NOTRE CORPS (Our Body, Frankreich 2023) Claire Simon; DCP, OmdU, 168 Minuten
"Wenn die französische Filmemacherin Claire Simon ihre Dokumentation über eine Pariser Frauenklinik NOTRE CORPS nennt, ist dies eine Setzung in gleich mehrfacher Hinsicht. Jenseits von allen theoretischen Diskursen macht sie sich auf, den weiblichen Körper einfach erst einmal grundsätzlich zu erkunden, der bei ihr nicht Schicksal ist, aber doch die Biografie einer Frau entscheidend prägt. Sie tut es voller Sympathie und Neugier. Alles bleibt hier konkret, nichts wird Metapher oder Argument im Diskurs. Drei Stunden lang folgen wir ihr durch die verschiedenen Stationen der Klinik und des Lebens, in vertrauliche Gespräche zwischen Ärztinnen und Patientinnen, in Behandlungszimmer und Operationssäle. Keine einzige Minute ist zu viel. Der Film ist eine Sensation.“ Perlentaucher
"In einer Zeit, wo der Gesundheit und Körperlichkeit von Frauen langsam mehr Beachtung geschenkt wird – sei es in dem Vorhaben, Medikamente endlich auch spezifisch für Frauen zu dosieren oder Endometriose als ernstzunehmendes Leiden anzuerkennen –, leistet NOTRE CORPS einen wichtigen, aber nie aufdringlichen filmischen Beitrag.“ Filmdienst
"Ein herausragender Dokumentarfilm… Dass die Kranken, Gebärenden und Sterbenden aus dem Sichtfeld der Öffentlichkeit genommen werden, ist in Europa üblich. Dass an diesen Verdrängungsmechanismen aber ein ganzes Körper- und folglich auch Lebensbild hängt, wurde selten so deutlich gezeigt wie hier. Pervertieren wir unseren Bezug zum Leben, weil wir diese Bilder nicht gut genug kennen? Sind wir im Besitz sowohl unserer Körper als auch der Bilder, die wir von ihnen haben?

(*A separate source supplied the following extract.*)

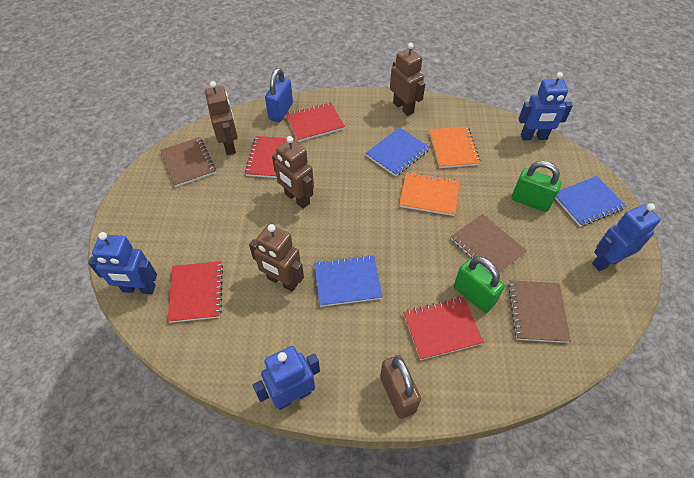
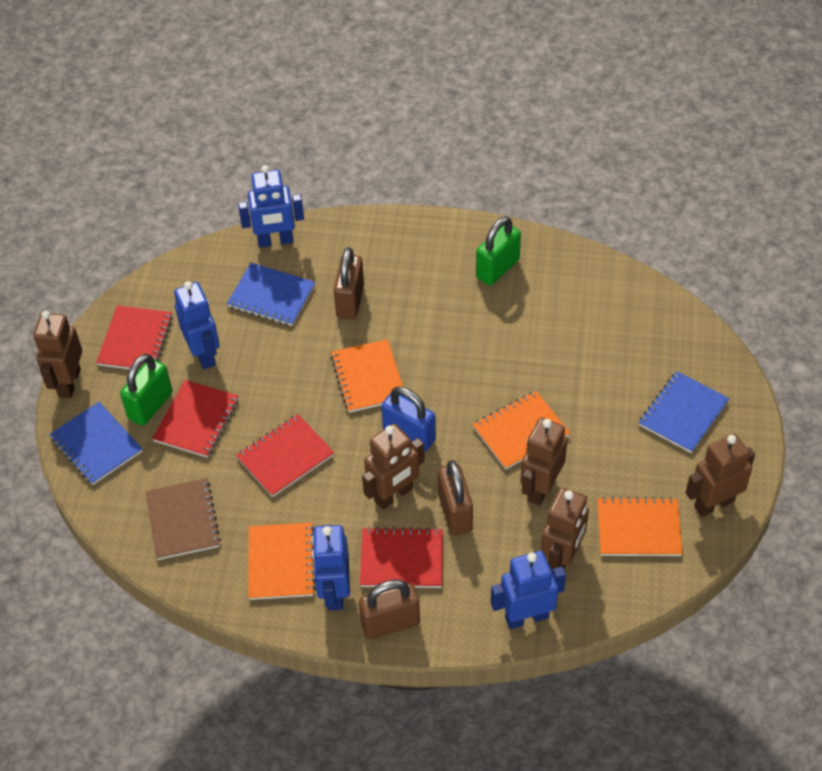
brown notebook: [160,137,216,187] [451,214,527,273] [508,280,571,343] = 3 -> [146,478,221,560] = 1
brown padlock: [380,355,421,419] = 1 -> [334,247,364,319] [359,580,420,639] [438,460,473,536] = 3
brown robot: [205,81,238,155] [249,224,304,292] [272,136,314,209] [390,43,425,116] = 4 -> [33,311,82,398] [362,424,425,510] [520,417,568,506] [541,488,589,573] [686,434,755,517] = 5
orange notebook: [399,172,460,216] [429,126,481,168] = 2 -> [248,522,316,600] [331,339,405,413] [472,391,570,470] [597,497,683,556] = 4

Solche Fragen wirft NOTRE CORPS auf, und es lohnt, ihnen nachzusinnen.“ NZZ
Claire Simon, geboren in London, arbeitete zunächst als Editorin und drehte mehrere Kurz- und Dokumentarfilme, bevor sie 1997 ihren ersten abendfüllenden Spielfilm SINON, OUI drehte. Neben ihrer Tätigkeit als Regisseurin und Drehbuchautorin arbeitet Claire Simon auch als Kamerafrau und als Schauspielerin. Sie war wiederholt im Forum der Berlinale zu Gast, zuletzt 2018 mit PREMIÈRES SOLITUDES.
Filme: 1989: Les patients (75 Min.). 1991: Scènes de ménage (40 Min.). 1995: Coûte que coûte / At All Costs (95 Min.). 1997: Sinon, oui / A Foreign Body (115 Min.). 1998: Récréations (54 Min.). 1999: Ça c’est vraiment toi (122 Min.). 2000: 800 Kilomètres de différence / Romance (78 Min.). 2002: Mimi (Berlinale Forum, 107 Min.). 2006: Ça brûle / On Fire (111 Min.). 2008: Les bureaux de Dieu / God's Offices (122 Min.). 2013: Géographie humaine / Human Geography (101 Min.), Gare du Nord (119 Min.). 2015: Le bois dont les rêves sont faits / The Woods Dreams Are Made of (144 Min.). 2016: Le concours / The Competition (121 Min.). 2018: Premières solitudes / Young Solitude (Berlinale Forum, 100 Min.). 2019: Le village – Première saison (280 Min.), Le village – Saison deux (255 Min.). 2020: Le fils de l'épicière, le maire, le village et le monde / The Grocer's Son, the Mayor, the Village and the World (111 Min.). 2021: Vous ne désirez que moi / I Want to Talk About Duras (95 Min.). 2023: Notre corps / Our Body.